Gastric Cancer: Perioperative Adjunctive Therapy: Introduction
Gastric carcinoma, even when clinically localized, continues to resist curative surgical extirpation despite progressively more extensive operations, including subtotal gastrectomy, total gastrectomy, radical gastrectomy with splenectomy and distal pancreatectomy, and more recently, extended nodal dissections. Current efforts are now focused on designing and testing multimodal, perioperative strategies with the aim of achieving the same salutary effects observed with combined, multidisciplinary therapies employed in the treatment of other solid tumors, such as colon and rectal cancers, anal cancer, and breast cancer.

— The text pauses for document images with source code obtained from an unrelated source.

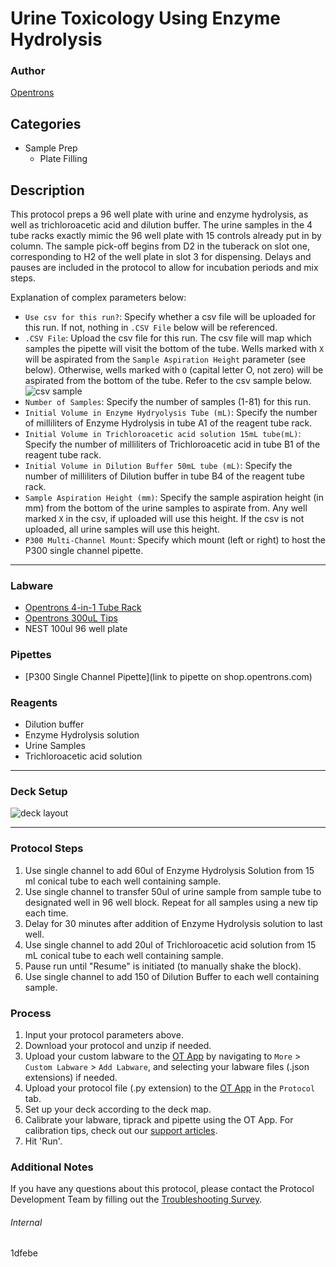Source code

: # Urine Toxicology Using Enzyme Hydrolysis

### Author
[Opentrons](https://opentrons.com/)

## Categories
* Sample Prep
	* Plate Filling

## Description
This protocol preps a 96 well plate with urine and enzyme hydrolysis, as well as trichloroacetic acid and dilution buffer. The urine samples in the 4 tube racks exactly mimic the 96 well plate with 15 controls already put in by column. The sample pick-off begins from D2 in the tuberack on slot one, corresponding to H2 of the well plate in slot 3 for dispensing. Delays and pauses are included in the protocol to allow for incubation periods and mix steps.

Explanation of complex parameters below:
* `Use csv for this run?`: Specify whether a csv file will be uploaded for this run. If not, nothing in `.CSV File` below will be referenced.
* `.CSV File`: Upload the csv file for this run. The csv file will map which samples the pipette will visit the bottom of the tube. Wells marked with `X` will be aspirated from the `Sample Aspiration Height` parameter (see below). Otherwise, wells marked with `O` (capital letter O, not zero) will be aspirated from the bottom of the tube. Refer to the csv sample below.
![csv sample](https://opentrons-protocol-library-website.s3.amazonaws.com/custom-README-images/1dfebe/Screen+Shot+2021-10-20+at+11.52.43+AM.png)
* `Number of Samples`: Specify the number of samples (1-81) for this run.
* `Initial Volume in Enzyme Hydryolysis Tube (mL)`: Specify the number of milliliters of Enzyme Hydrolysis in tube A1 of the reagent tube rack.
* `Initial Volume in Trichloroacetic acid solution 15mL tube(mL)`: Specify the number of milliliters of Trichloroacetic acid in tube B1 of the reagent tube rack.
* `Initial Volume in Dilution Buffer 50mL tube (mL)`:  Specify the number of milliliters of Dilution buffer in tube B4 of the reagent tube rack.
* `Sample Aspiration Height (mm)`:  Specify the sample aspiration height (in mm) from the bottom of the urine samples to aspirate from. Any well marked `X` in the csv, if uploaded will use this height. If the csv is not uploaded, all urine samples will use this height.
* `P300 Multi-Channel Mount`: Specify which mount (left or right) to host the P300 single channel pipette.


---

### Labware
* [Opentrons 4-in-1 Tube Rack](https://shop.opentrons.com/collections/racks-and-adapters/products/tube-rack-set-1)
* [Opentrons 300uL Tips](https://shop.opentrons.com/collections/opentrons-tips/products/opentrons-300ul-tips)
* NEST 100ul 96 well plate

### Pipettes
* [P300 Single Channel Pipette](link to pipette on shop.opentrons.com)

### Reagents
* Dilution buffer
* Enzyme Hydrolysis solution
* Urine Samples
* Trichloroacetic acid solution

---

### Deck Setup

![deck layout](https://opentrons-protocol-library-website.s3.amazonaws.com/custom-README-images/1dfebe/Screen+Shot+2021-10-19+at+5.24.26+PM.png)

---

### Protocol Steps
1. Use single channel to add 60ul of Enzyme Hydrolysis Solution from 15 ml conical tube to each well containing sample.
2. Use single channel to transfer 50ul of urine sample from sample tube to designated well in 96 well block. Repeat for all samples using a new tip each time.
3. Delay for 30 minutes after addition of Enzyme Hydrolysis solution to last well.
4. Use single channel to add 20ul of Trichloroacetic acid solution from 15 mL conical tube to each well containing sample.
5. Pause run until "Resume" is initiated (to manually shake the block).
6. Use single channel to add 150 of Dilution Buffer to each well containing sample.

### Process
1. Input your protocol parameters above.
2. Download your protocol and unzip if needed.
3. Upload your custom labware to the [OT App](https://opentrons.com/ot-app) by navigating to `More` > `Custom Labware` > `Add Labware`, and selecting your labware files (.json extensions) if needed.
4. Upload your protocol file (.py extension) to the [OT App](https://opentrons.com/ot-app) in the `Protocol` tab.
5. Set up your deck according to the deck map.
6. Calibrate your labware, tiprack and pipette using the OT App. For calibration tips, check out our [support articles](https://support.opentrons.com/en/collections/1559720-guide-for-getting-started-with-the-ot-2).
7. Hit 'Run'.

### Additional Notes
If you have any questions about this protocol, please contact the Protocol Development Team by filling out the [Troubleshooting Survey](https://protocol-troubleshooting.paperform.co/).

###### Internal
1dfebe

Systemic postoperative chemotherapy (adjuvant chemotherapy) and, to a lesser extent, preoperative chemotherapy (neoadjuvant chemotherapy) have been the adjunctive approaches most commonly studied. Although numerous phase 2 protocols have shown promise in improving survival, many such regimens have failed to withstand the rigors of randomized, controlled assessment while many others still await such confirmatory trials. Other therapeutic modalities currently under investigation in the clinic or in the laboratory include external-beam irradiation, often in combination with chemotherapy, intraoperative radiotherapy (IORT), hypothermia, intraperitoneal chemotherapy, immunotherapy, angiogenesis inhibitors, and blockers of oncogene function.